EPA began the Dioxin Reassessment in May of 1991, eighteen years ago, under Administrator William Reilly. The reassessment began because representatives from the paper industry (then named the American Paper Institute) convinced EPA that the most recent scientific research indicated dioxin did not cause cancer at low doses and that all the paper companies were cleaning up their processes. So, EPA should reassess the toxicity of dioxin. Administrator Reilly made the announcement and assembled a team of scientists to prepare the reassessment of the effects of and exposures to dioxin and related compounds.

Problems arose for the paper industry in short order when it turned out they were wrong about cancer and that the recent evidence indicated dioxin caused a whole range of effects at low doses. The most startling result came out of the lab of Dr. R. Peterson. A single small dose of dioxin given to a pregnant rat caused a range of reproductive problems in the male offspring upon reaching puberty. The results were repeated in multiple strains of rats, mice other animals and in both sexes. The new science had to be incorporated into the reassessment, requiring more time. The first review draft was in September 1994. Several more drafts followed, and I was a peer reviewer for most.

But delays were inevitable, and each time the perfect was the enemy of the good in an effort to incorporate yet more new scientific information on exposure, effects, mechanism of action or modeling. The delays kept EPA from finalizing new regulatory standards or tightening cleanup efforts at contaminated sites.

The last draft of the Dioxin Reassessment was sent to the National Academy of Sciences (NAS) for a review that was completed in 2006. Now EPA is redrafting the assessment another time in response to the NAS comments.
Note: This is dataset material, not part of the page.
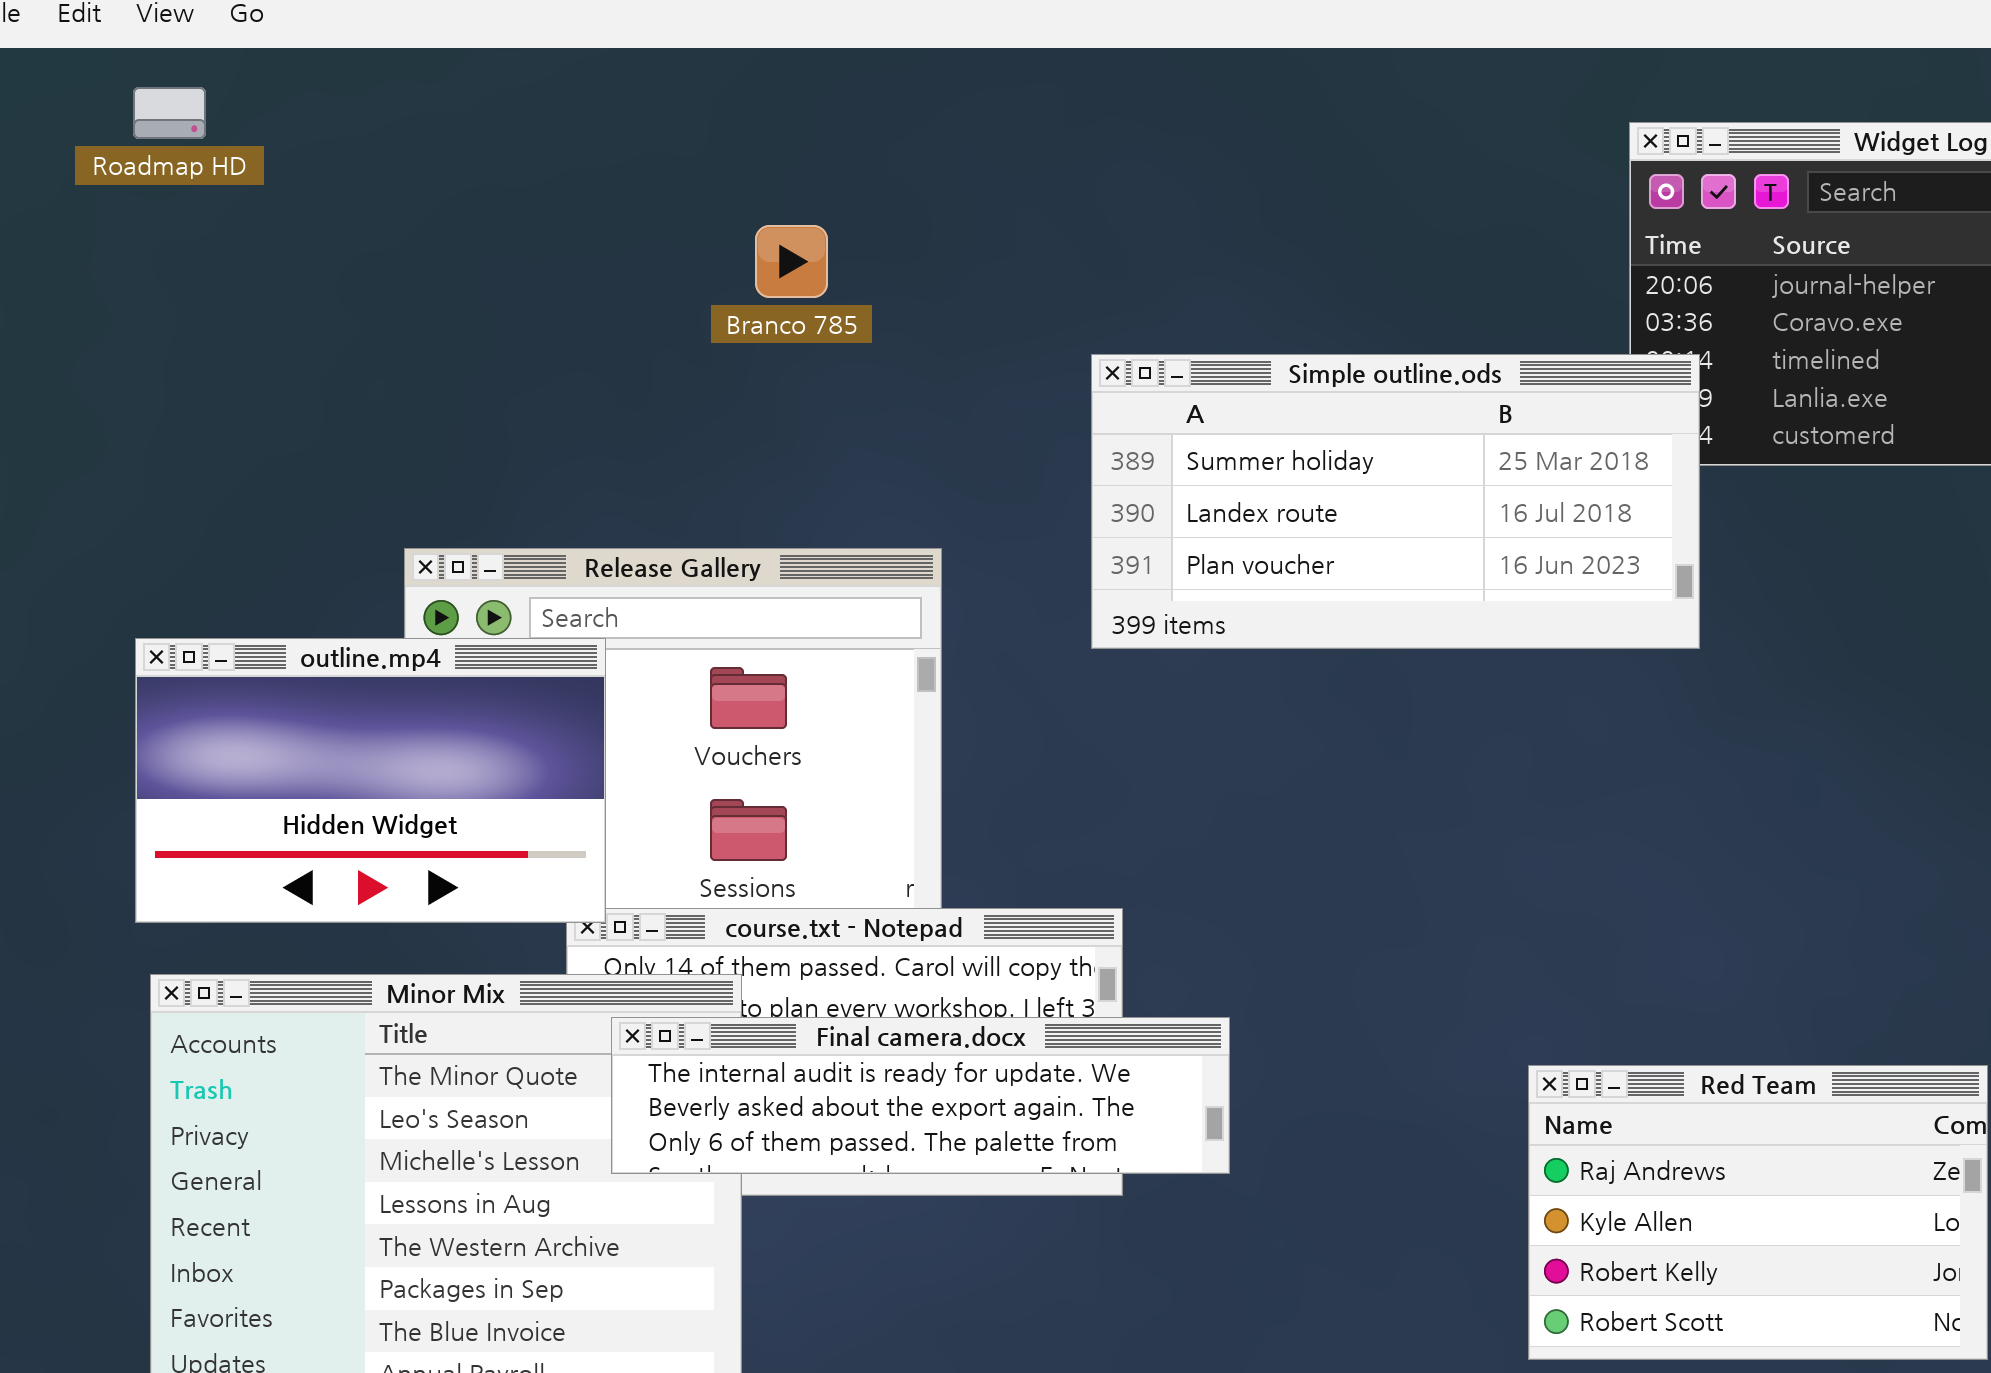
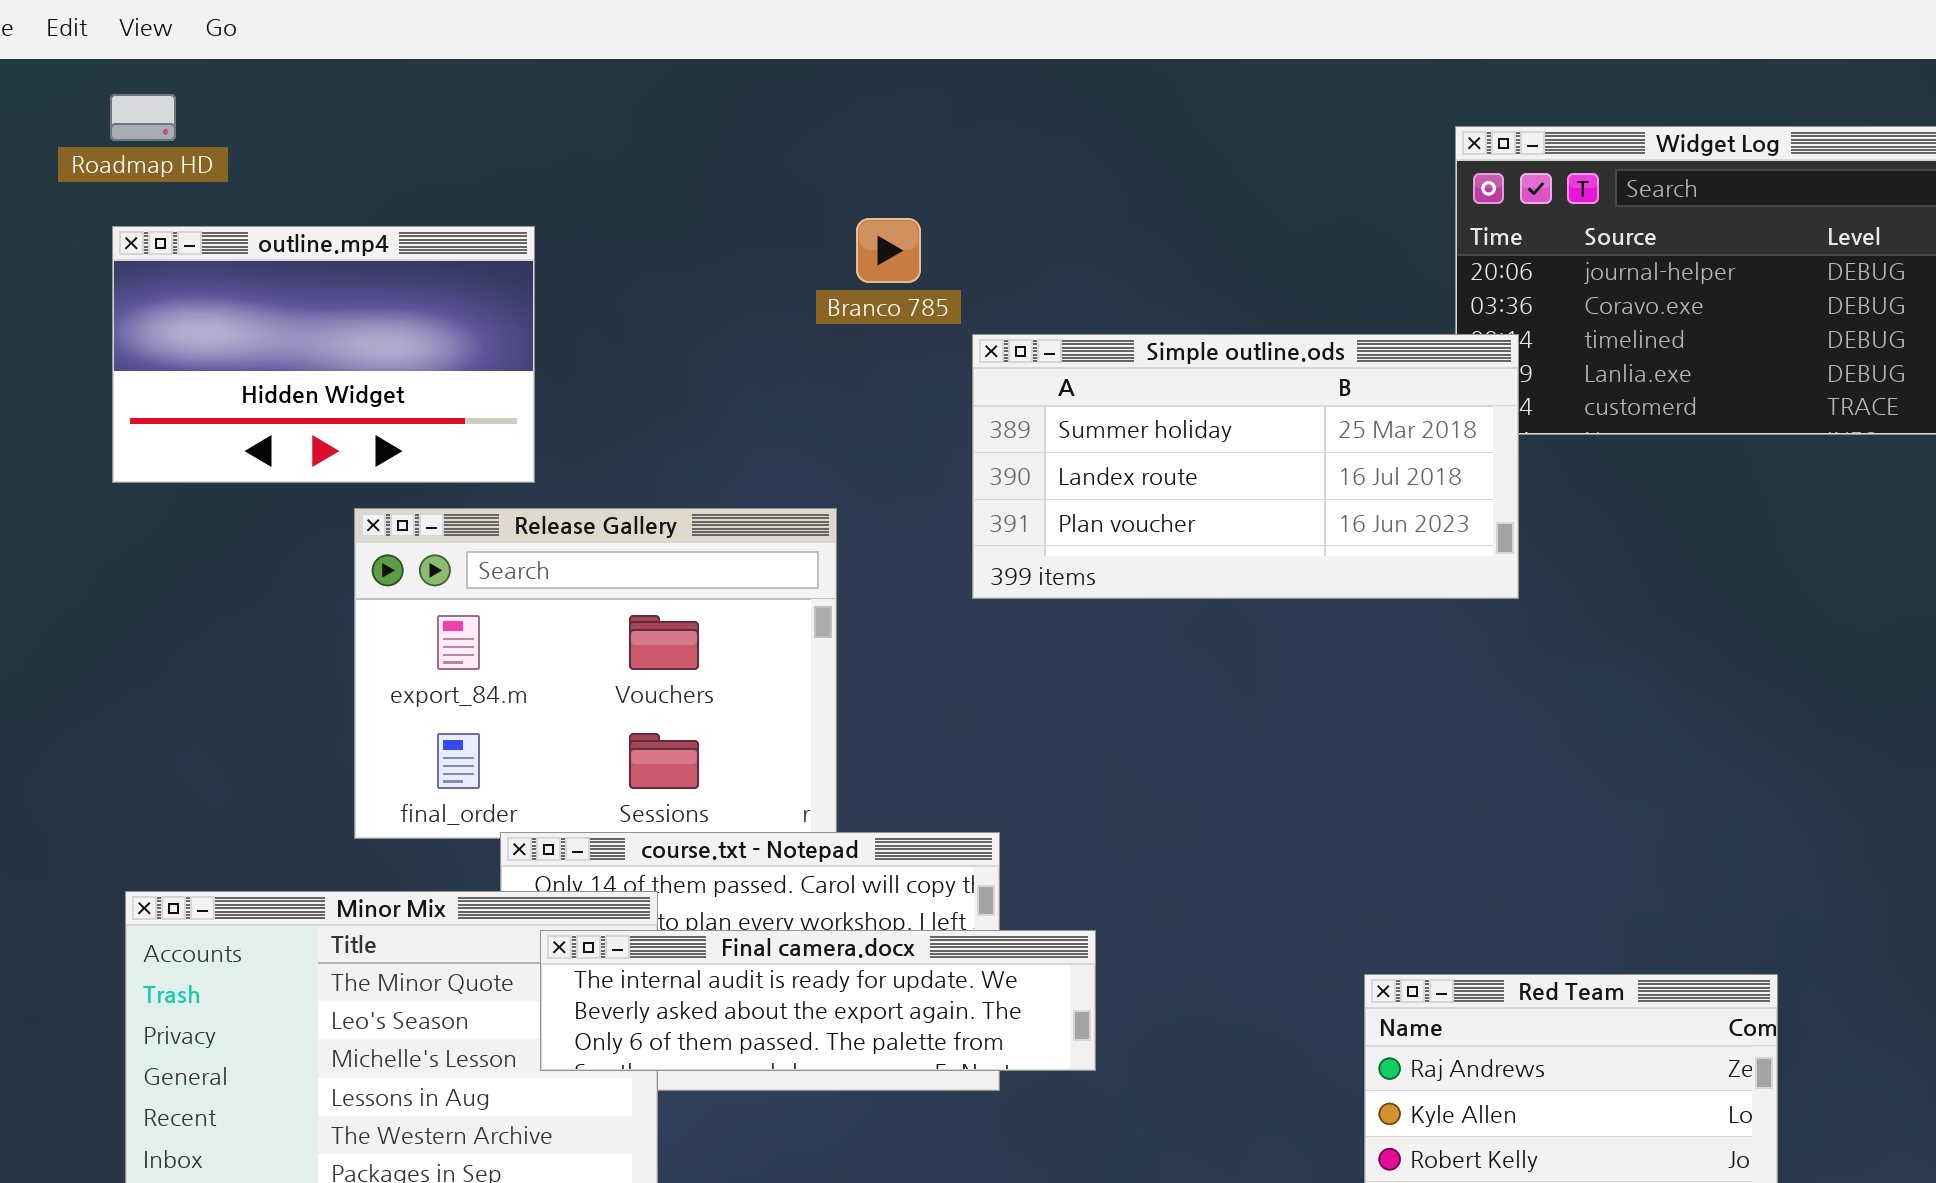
Branco 785: [755,225,828,298] -> [856,218,921,283], moved
outline.mp4: [135,638,606,923] -> [112,226,535,483], moved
The agency is also planning to convene a peer review group through the Science Advisory Board (I have been nominated to serve) and this week holds a technical session in Cincinnati to inform the EPA redrafting effort.
EPA, like other agencies, can be buffeted by science and politics, but neither should serve to impede the mission of protecting the environment and human health, as I fear has happened in the case of the dioxin reassessment.